Gen. Koziej: Rosjanie mogli zabić prezydenta Kaczyńskiego?

Obrazek użytkownika szczurbiurowy
Kraj

 Wczoraj w Telewizji Republika w programie red. Michała Rachonia wystąpił gen. Koziej. Sama rozmowa jak to rozmowa z generałem Koziejem, natomiast na koniec prowadzący spytał, czy możliwe jest (zgodnie z rosyjską doktryną wojenną) „punktowe militarne uderzenie w celu osiągnięcia celów strategicznych” w postaci unieszkodliwienia samolotu z prezydentem wrogiego państwa na pokładzie?

Polecam tę rozmowę od 28:53:

 http://youtu.be/UDWv3tF7U5o

 

 

 

 

Na to generał Koziej powiedział coś takiego:

„Wszystko jest możliwe, oczywiście. Dzisiejsze środki walki radioelektronicznej, środki walki w cyberprzestrzeni […] ich zdolności ofensywne, zdolności destrukcyjne i nie ulega wątpliwości, że wszystkie systemy, które bazują na elektronice mogą być w różny sposób zakłócane. Tak, że w walce zbrojnej na przykład niszczenie systemów zbrojnych przeciwnika poprzez włamywanie się do systemów i nimi sterowania jest, przynajmniej teoretycznie, a nie ulega dla mnie wątpliwości, ze także praktycznie jest już dzisiaj bardzo możliwe.”

Zestaw zadań.
1. Powiel dosłownie fragment tekstu o wypowiedzi generała Kozieja od słów "Wczoraj w Telewizji Republika w" do słów "państwa na pokładzie?", łącznie z nimi.
2. Zapisz jako listę JSON ciągów znaków wiersze zapisów między wierszem zawierającym "DIGITAL MARKETING" a wierszem zawierającym "axles between the CLASGOW", łącznie z nimi. Każdy wiersz ma być osobnym ciągiem, a puste wiersze należy pominąć.
Tekst i zapisy pochodzą z różnych, niezwiązanych ze sobą źródeł.

Udostępnione materiały.
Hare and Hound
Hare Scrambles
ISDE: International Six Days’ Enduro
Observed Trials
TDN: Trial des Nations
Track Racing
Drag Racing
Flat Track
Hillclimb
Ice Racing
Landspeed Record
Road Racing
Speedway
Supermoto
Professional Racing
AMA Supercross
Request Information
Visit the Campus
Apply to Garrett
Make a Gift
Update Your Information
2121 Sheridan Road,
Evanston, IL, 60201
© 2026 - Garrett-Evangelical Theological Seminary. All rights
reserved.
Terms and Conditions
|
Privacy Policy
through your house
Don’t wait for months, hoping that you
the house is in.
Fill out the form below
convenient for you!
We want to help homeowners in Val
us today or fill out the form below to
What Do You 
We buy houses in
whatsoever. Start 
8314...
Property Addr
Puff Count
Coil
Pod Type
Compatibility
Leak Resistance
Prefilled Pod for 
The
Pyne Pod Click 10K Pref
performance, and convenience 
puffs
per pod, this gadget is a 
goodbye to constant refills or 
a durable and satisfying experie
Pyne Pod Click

---

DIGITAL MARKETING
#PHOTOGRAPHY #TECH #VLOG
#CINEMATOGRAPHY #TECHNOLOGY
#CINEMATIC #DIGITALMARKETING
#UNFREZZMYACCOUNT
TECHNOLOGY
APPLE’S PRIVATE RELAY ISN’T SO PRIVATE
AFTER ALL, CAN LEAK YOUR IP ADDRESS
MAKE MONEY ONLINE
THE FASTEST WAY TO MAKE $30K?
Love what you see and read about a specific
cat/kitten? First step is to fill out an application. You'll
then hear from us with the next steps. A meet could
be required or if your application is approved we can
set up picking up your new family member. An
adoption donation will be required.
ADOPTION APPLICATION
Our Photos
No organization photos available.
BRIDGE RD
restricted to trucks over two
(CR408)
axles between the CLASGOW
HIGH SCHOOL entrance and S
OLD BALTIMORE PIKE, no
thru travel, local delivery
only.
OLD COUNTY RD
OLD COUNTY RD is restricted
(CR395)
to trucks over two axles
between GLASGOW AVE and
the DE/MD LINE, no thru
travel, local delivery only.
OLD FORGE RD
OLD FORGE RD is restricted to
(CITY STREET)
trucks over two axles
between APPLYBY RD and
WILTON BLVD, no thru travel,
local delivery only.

Odpowiedzi do zadań.
1.
Wczoraj w Telewizji Republika w programie red. Michała Rachonia wystąpił gen. Koziej. Sama rozmowa jak to rozmowa z generałem Koziejem, natomiast na koniec prowadzący spytał, czy możliwe jest (zgodnie z rosyjską doktryną wojenną) „punktowe militarne uderzenie w celu osiągnięcia celów strategicznych” w postaci unieszkodliwienia samolotu z prezydentem wrogiego państwa na pokładzie?

2.
[
  "DIGITAL MARKETING",
  "#PHOTOGRAPHY #TECH #VLOG",
  "#CINEMATOGRAPHY #TECHNOLOGY",
  "#CINEMATIC #DIGITALMARKETING",
  "#UNFREZZMYACCOUNT",
  "TECHNOLOGY",
  "APPLE’S PRIVATE RELAY ISN’T SO PRIVATE",
  "AFTER ALL, CAN LEAK YOUR IP ADDRESS",
  "MAKE MONEY ONLINE",
  "THE FASTEST WAY TO MAKE $30K?",
  "Love what you see and read about a specific",
  "cat/kitten? First step is to fill out an application. You'll",
  "then hear from us with the next steps. A meet could",
  "be required or if your application is approved we can",
  "set up picking up your new family member. An",
  "adoption donation will be required.",
  "ADOPTION APPLICATION",
  "Our Photos",
  "No organization photos available.",
  "BRIDGE RD",
  "restricted to trucks over two",
  "(CR408)",
  "axles between the CLASGOW"
]